== ASSIGNMENT ==
Exclude all pictures, and reproduce exactly the lines from the one containing "79: (721, 385)" through the end of the records, with nothing else added.

DATA IN THIS EXERCISE section start

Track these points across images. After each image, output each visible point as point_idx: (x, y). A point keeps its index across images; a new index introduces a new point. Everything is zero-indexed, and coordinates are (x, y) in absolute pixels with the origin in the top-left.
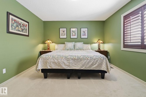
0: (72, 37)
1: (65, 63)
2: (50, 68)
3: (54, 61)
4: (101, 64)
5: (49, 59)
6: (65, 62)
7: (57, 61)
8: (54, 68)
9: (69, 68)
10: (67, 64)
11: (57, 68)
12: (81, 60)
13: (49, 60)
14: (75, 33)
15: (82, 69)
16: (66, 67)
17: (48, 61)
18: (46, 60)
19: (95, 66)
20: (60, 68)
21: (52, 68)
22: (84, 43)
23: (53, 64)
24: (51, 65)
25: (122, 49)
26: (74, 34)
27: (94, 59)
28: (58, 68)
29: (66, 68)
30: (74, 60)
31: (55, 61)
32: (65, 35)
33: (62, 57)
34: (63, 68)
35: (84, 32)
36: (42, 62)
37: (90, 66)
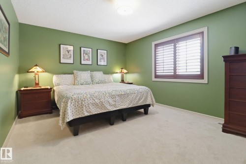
0: (83, 62)
1: (110, 102)
2: (88, 114)
3: (94, 102)
4: (146, 98)
5: (86, 100)
6: (110, 100)
7: (99, 101)
8: (94, 113)
9: (116, 109)
10: (113, 103)
11: (99, 112)
12: (128, 95)
13: (86, 102)
14: (89, 56)
15: (130, 106)
16: (112, 107)
17: (83, 103)
18: (80, 103)
19: (142, 101)
20: (103, 111)
21: (91, 114)
22: (104, 74)
23: (93, 107)
24: (89, 110)
25: (154, 79)
26: (86, 57)
27: (141, 92)
28: (101, 112)
29: (112, 110)
30: (120, 96)
31: (96, 101)
32: (71, 57)
33: (105, 94)
34: (108, 111)
35: (102, 56)
36: (73, 107)
37: (138, 102)
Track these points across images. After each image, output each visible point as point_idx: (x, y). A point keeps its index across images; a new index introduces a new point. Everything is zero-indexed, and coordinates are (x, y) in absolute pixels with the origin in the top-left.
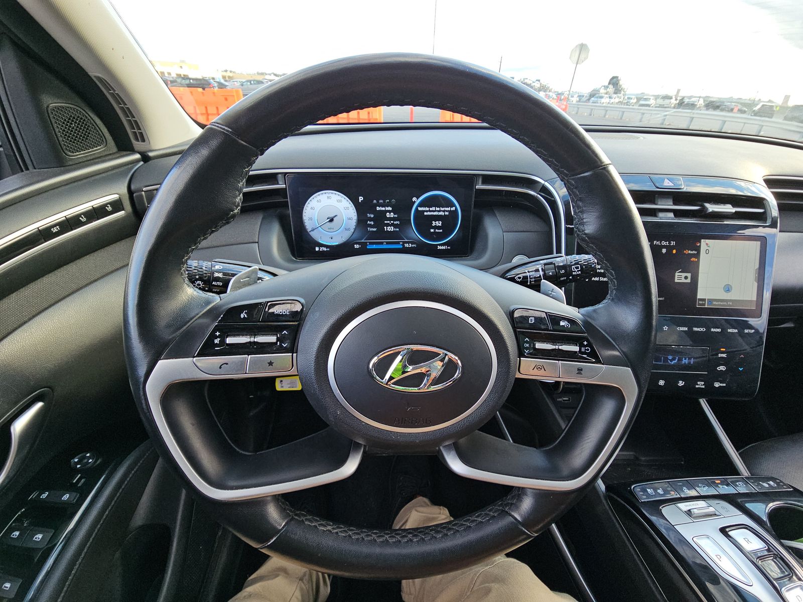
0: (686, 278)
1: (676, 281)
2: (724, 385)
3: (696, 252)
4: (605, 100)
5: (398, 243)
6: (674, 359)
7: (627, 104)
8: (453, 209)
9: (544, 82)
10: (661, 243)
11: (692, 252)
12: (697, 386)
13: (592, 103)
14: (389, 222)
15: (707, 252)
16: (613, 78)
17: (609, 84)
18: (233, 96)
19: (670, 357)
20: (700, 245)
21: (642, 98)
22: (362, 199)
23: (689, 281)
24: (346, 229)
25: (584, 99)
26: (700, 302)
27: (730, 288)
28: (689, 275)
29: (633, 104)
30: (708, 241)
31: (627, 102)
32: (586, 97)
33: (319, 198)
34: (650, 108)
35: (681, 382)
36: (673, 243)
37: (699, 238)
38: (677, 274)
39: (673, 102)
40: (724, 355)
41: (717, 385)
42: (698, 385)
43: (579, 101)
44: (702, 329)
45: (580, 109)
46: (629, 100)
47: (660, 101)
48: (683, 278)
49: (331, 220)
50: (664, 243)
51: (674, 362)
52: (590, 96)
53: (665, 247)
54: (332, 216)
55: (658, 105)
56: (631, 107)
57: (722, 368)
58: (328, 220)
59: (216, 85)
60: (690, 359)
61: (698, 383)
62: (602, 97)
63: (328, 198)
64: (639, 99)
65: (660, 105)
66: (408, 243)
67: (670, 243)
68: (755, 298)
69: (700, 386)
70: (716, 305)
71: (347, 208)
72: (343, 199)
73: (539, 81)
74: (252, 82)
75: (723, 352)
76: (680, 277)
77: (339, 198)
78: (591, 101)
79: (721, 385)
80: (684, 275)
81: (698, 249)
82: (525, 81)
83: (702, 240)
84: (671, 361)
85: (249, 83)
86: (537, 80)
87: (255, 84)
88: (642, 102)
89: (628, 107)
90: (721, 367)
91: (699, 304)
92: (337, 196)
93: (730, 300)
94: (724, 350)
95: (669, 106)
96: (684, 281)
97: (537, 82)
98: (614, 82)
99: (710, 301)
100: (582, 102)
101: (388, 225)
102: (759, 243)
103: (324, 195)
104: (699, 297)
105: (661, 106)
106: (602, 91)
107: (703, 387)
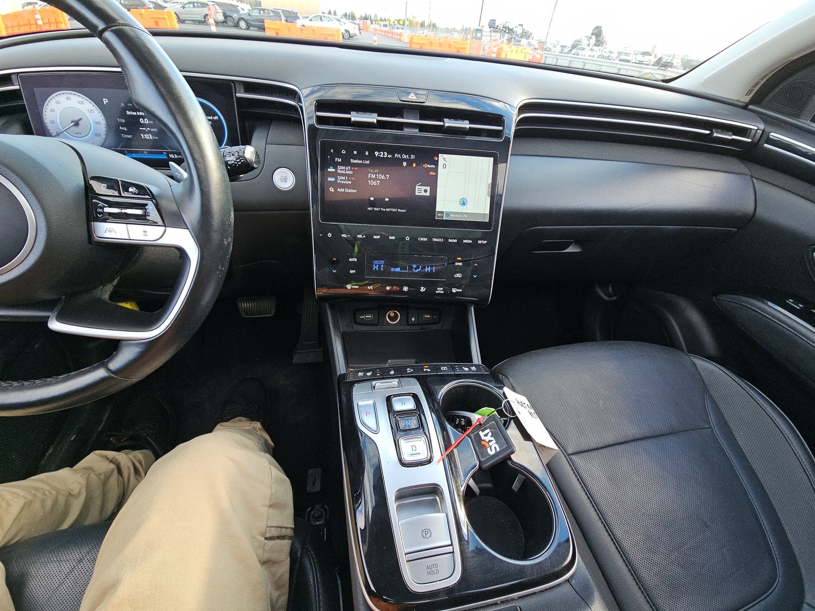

DATA IN THIS EXERCISE section end

== EXPECTED ANSWER ==
79: (721, 385)
80: (684, 275)
81: (698, 249)
82: (525, 81)
83: (702, 240)
84: (671, 361)
85: (249, 83)
86: (537, 80)
87: (255, 84)
88: (642, 102)
89: (628, 107)
90: (721, 367)
91: (699, 304)
92: (337, 196)
93: (730, 300)
94: (724, 350)
95: (669, 106)
96: (684, 281)
97: (537, 82)
98: (614, 82)
99: (710, 301)
100: (582, 102)
101: (388, 225)
102: (759, 243)
103: (324, 195)
104: (699, 297)
105: (661, 106)
106: (602, 91)
107: (703, 387)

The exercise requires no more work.